Wardhaugh has created his own set of rules
Over the past 38 years, many things have changed. Players have come and gone, the game has grown ever bigger (he boasts a collection of 20,000 miniatures), and Wardhaugh has adapted to play by his own rules.
“My game is very different from the official Dungeons & Dragons rules,” says Wardhaugh. “It’s a rule system that has developed and is constantly developing, constantly changing and constantly getting better.”
One of the elements that makes Wardhaugh’s game particularly special is his incorporation of real-world history. As a history professor at the University of Western Ontario in London, Ontario, Wardhaugh has a lot of knowledge to draw from.
His background as a history professor changes the game
“Being a history professor and always loving history, I wanted to create a world where I was able to use the history of our world. My world is an alternate Earth, so you can be Roman, you can be Greek, you can be Sumerian, you can be Babylonian, you can be First Nations,” explains Wardhaugh. But all the players are ultimately working towards the same goal, which is the story that Wardhaugh, as the Dungeon Master, is telling.
“What fascinates me and draws me to history is the ability to put yourself into a different space, a different place, with different people, in a different timeframe where you have all these different cultures,” says Wardhaugh. Incorporating the color and detail from history into Dungeons & Dragons felt like a way to strengthen the game.
“From a fantasy aspect, it takes me into that world where they didn’t know if there were dragons and if they believed in monsters and they thought that there were elves in the forest,” says Wardhaugh. “And so it takes you into an age where you can get away from the skepticism that we have today and immerse yourself into that world where all these things do seem possible.”

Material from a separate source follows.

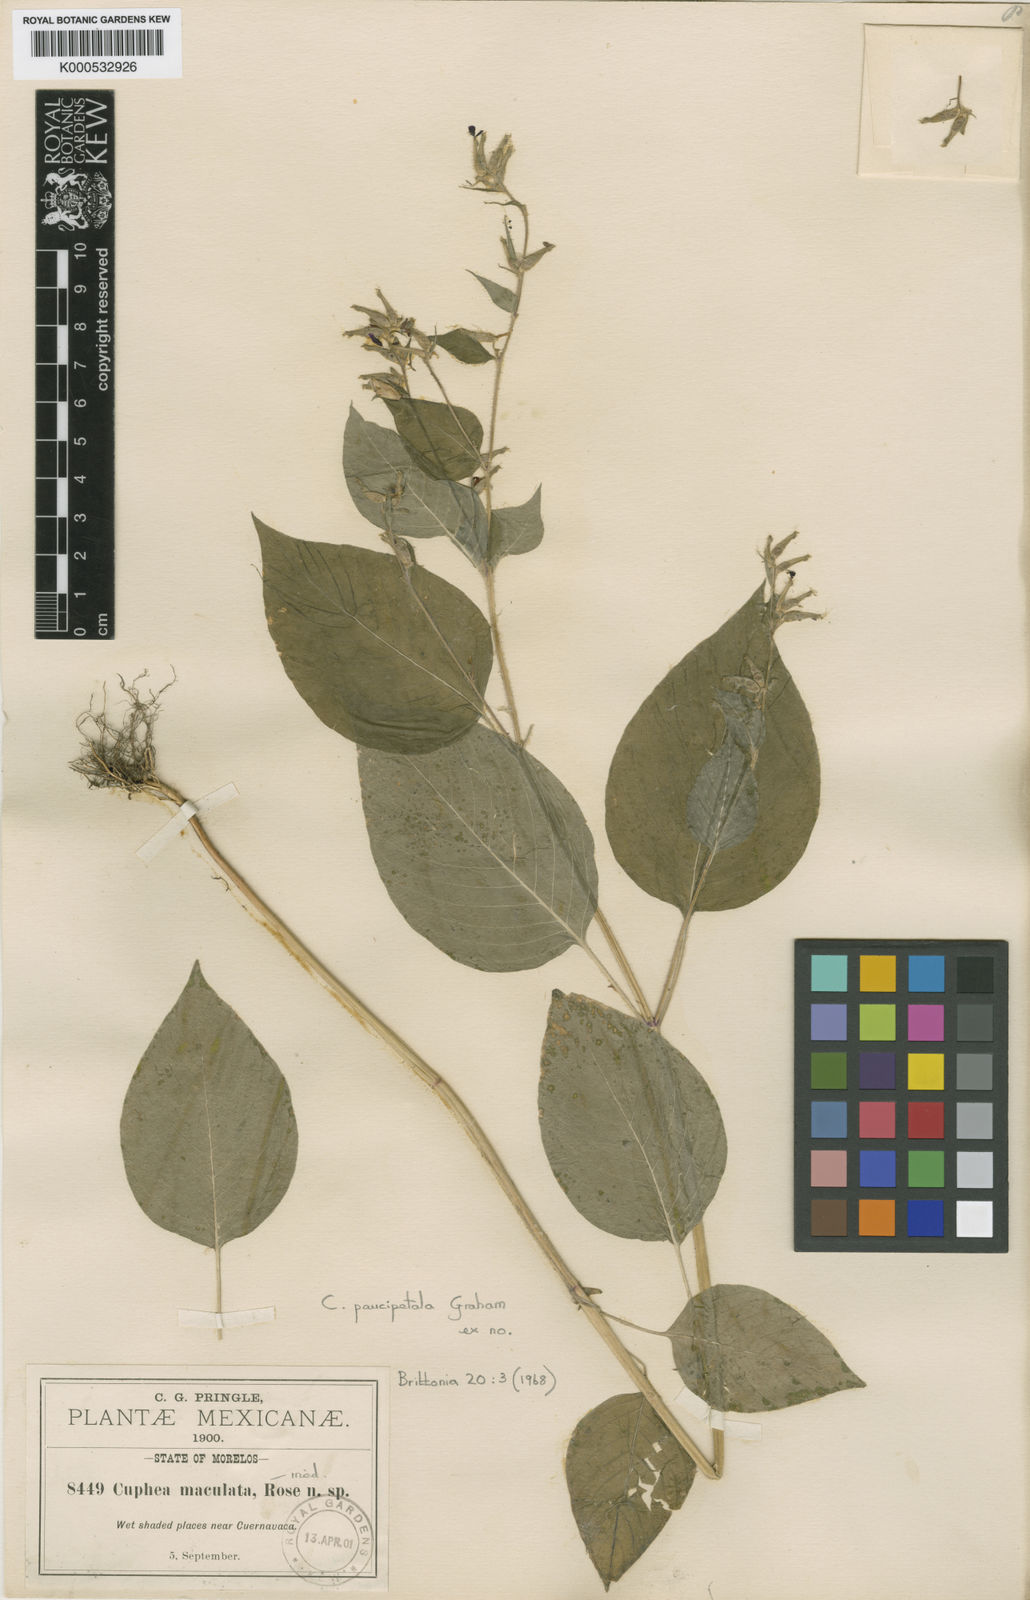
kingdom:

He hopes to play for decades to come
Above all else, the game has allowed him to serve his initial purpose: To spend time with his friends. “One of the greatest successes of my game has been the fact that it has fulfilled its ultimate objective, which is keeping my friend group together,” says Wardhaugh. “I knew early on that if I was able to create a game that was good enough, that they would keep coming. And that they would play with me, no matter where I was.” That game is hopefully set to continue for many more decades to come.

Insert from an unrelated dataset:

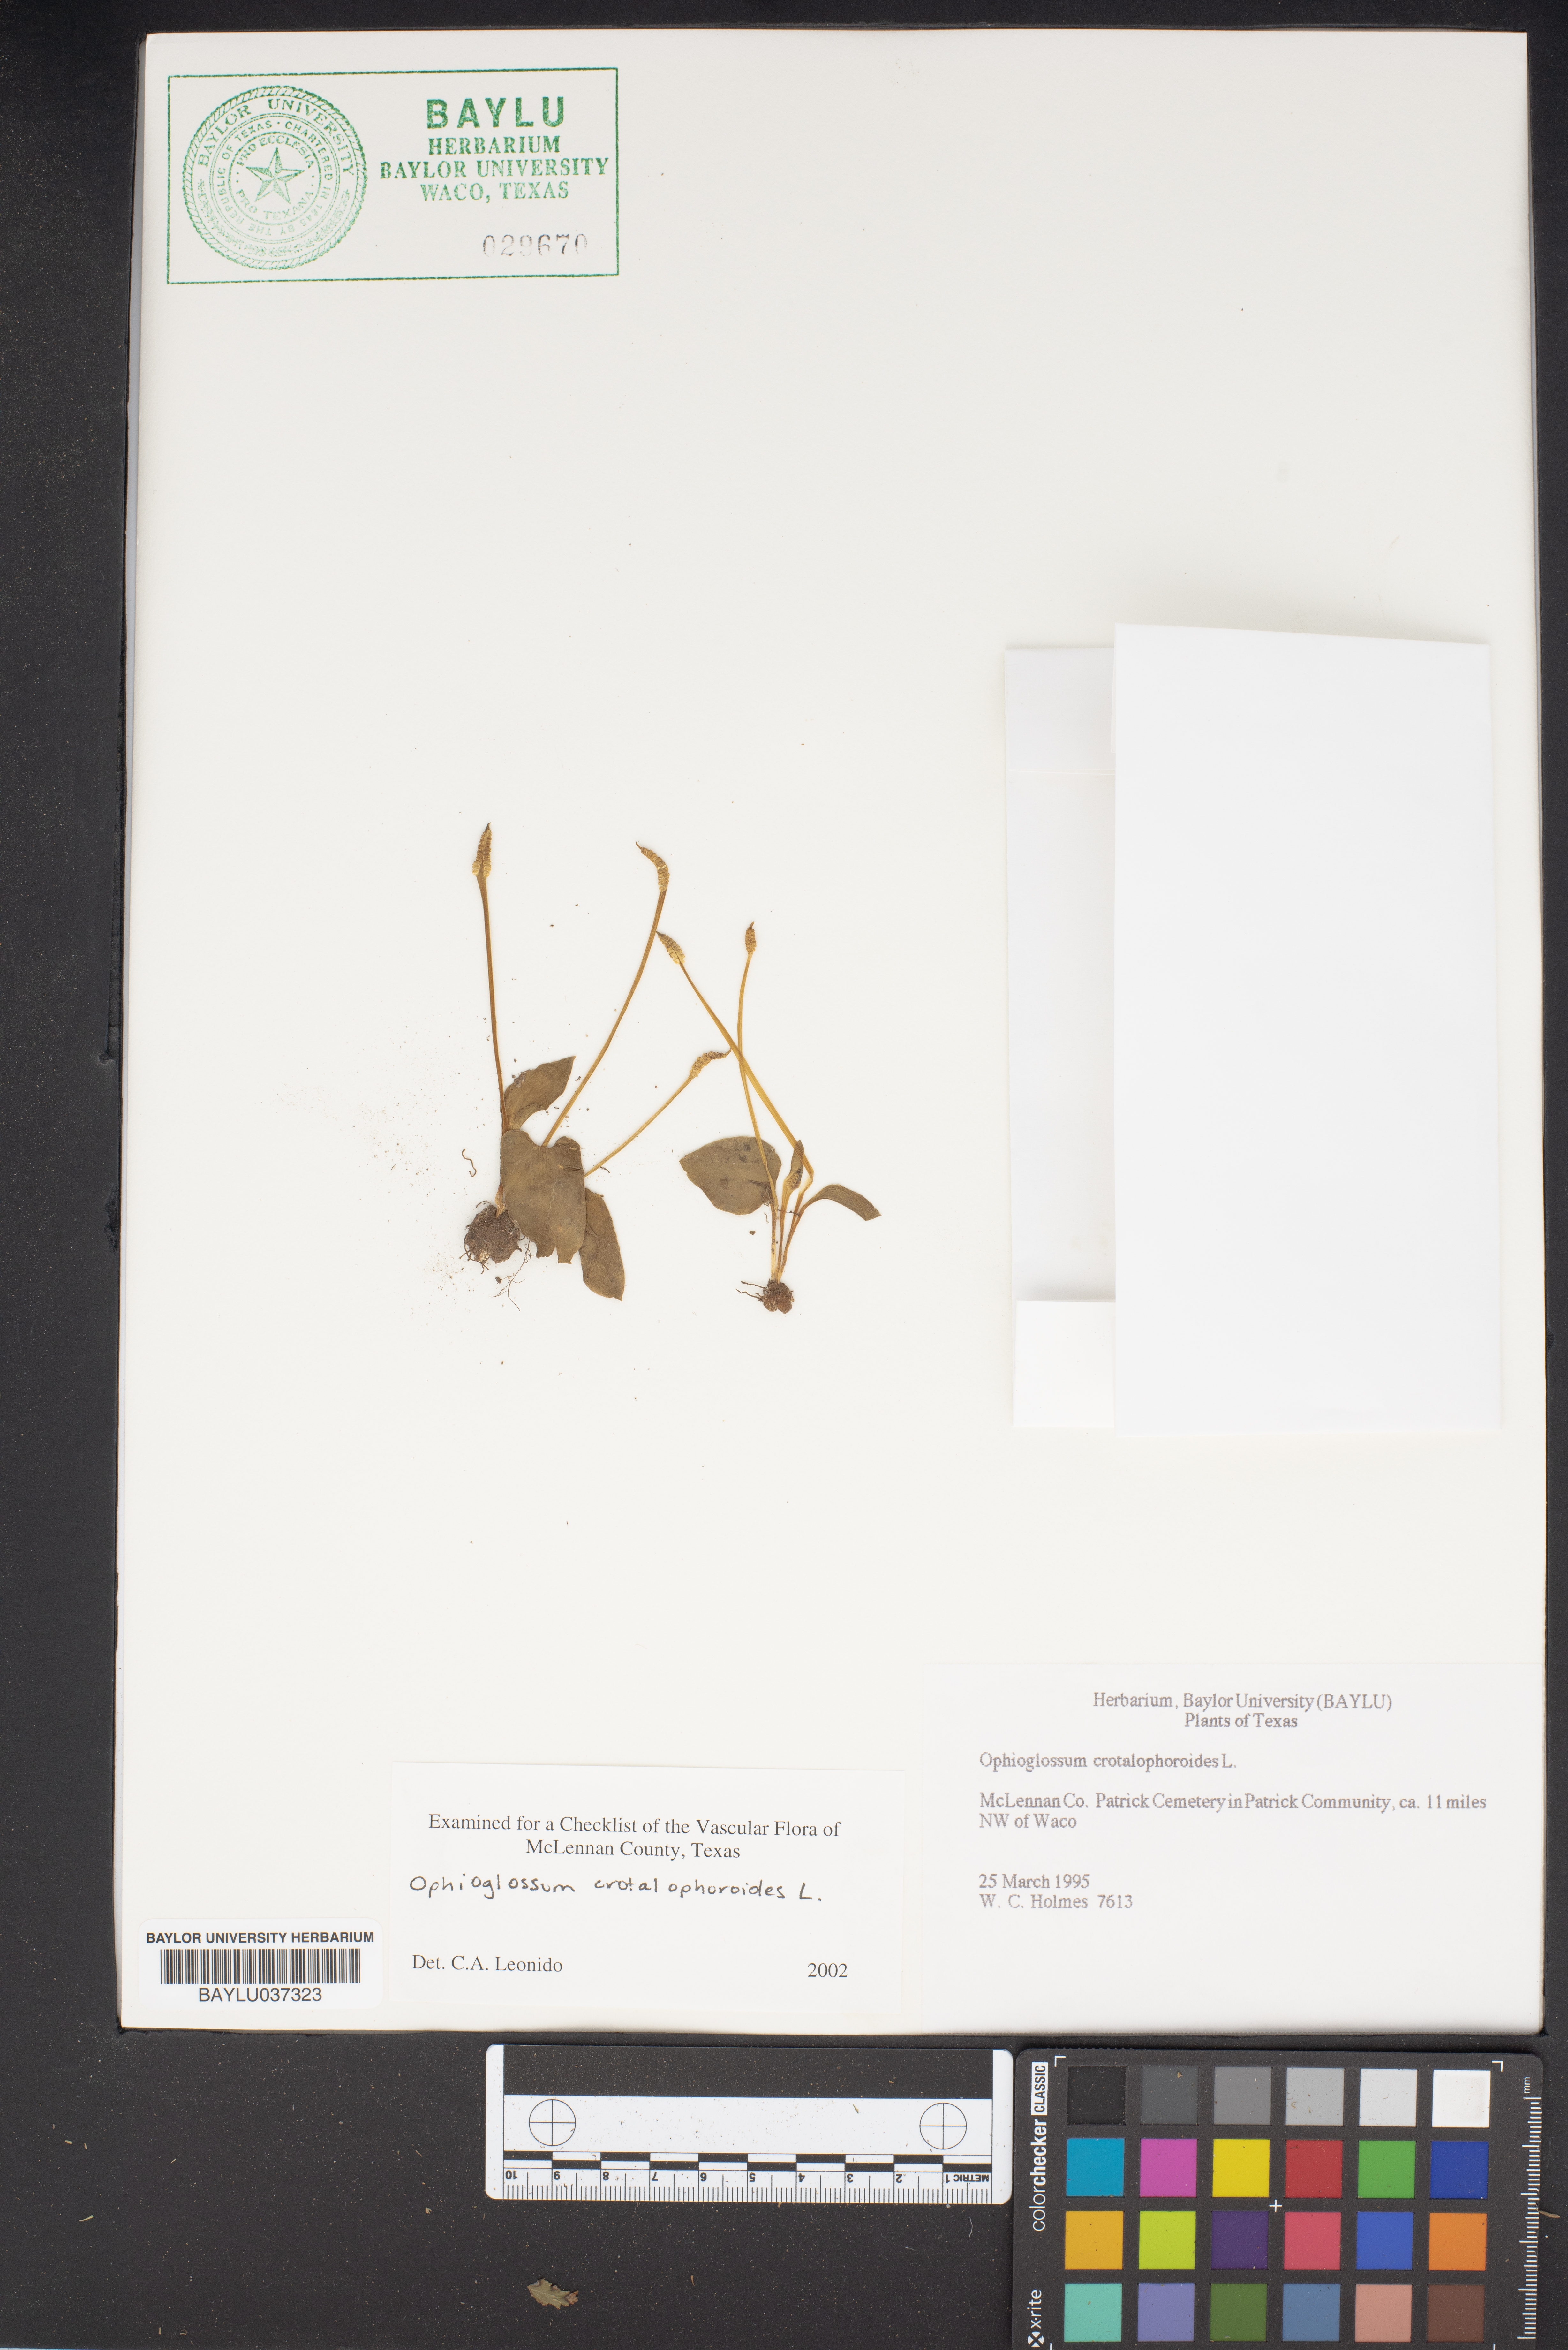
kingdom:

“One of the things that sets my game apart from all other games is that the only thing that’s going to limit it, I suppose, is my lifespan,” says Wardhaugh. But his game has certainly created a legacy. His teenage daughter has been involved with the game since she was 8 years old. And his students have also started to take an interest.
“Now, every class I teach, I have students coming up to me and they seem a bit shy and I know exactly what they’re going to say and what they want to ask me,” says Wardhaugh. “In a weird way, it’s opened me up in class, to my students, to a different conversation.” Wardhaugh notes that his skills as a storyteller have aided him not only as a Dungeon Master, but also as a historian and a professor.
“It makes me happy to know my players still want to play, and that they’re excited about playing, and that they constantly want to play,” says Wardhaugh. And, if the last few months have proven anything, it’s that nothing, not even a global pandemic, can stop people from wanting to come together, connect, and tell stories.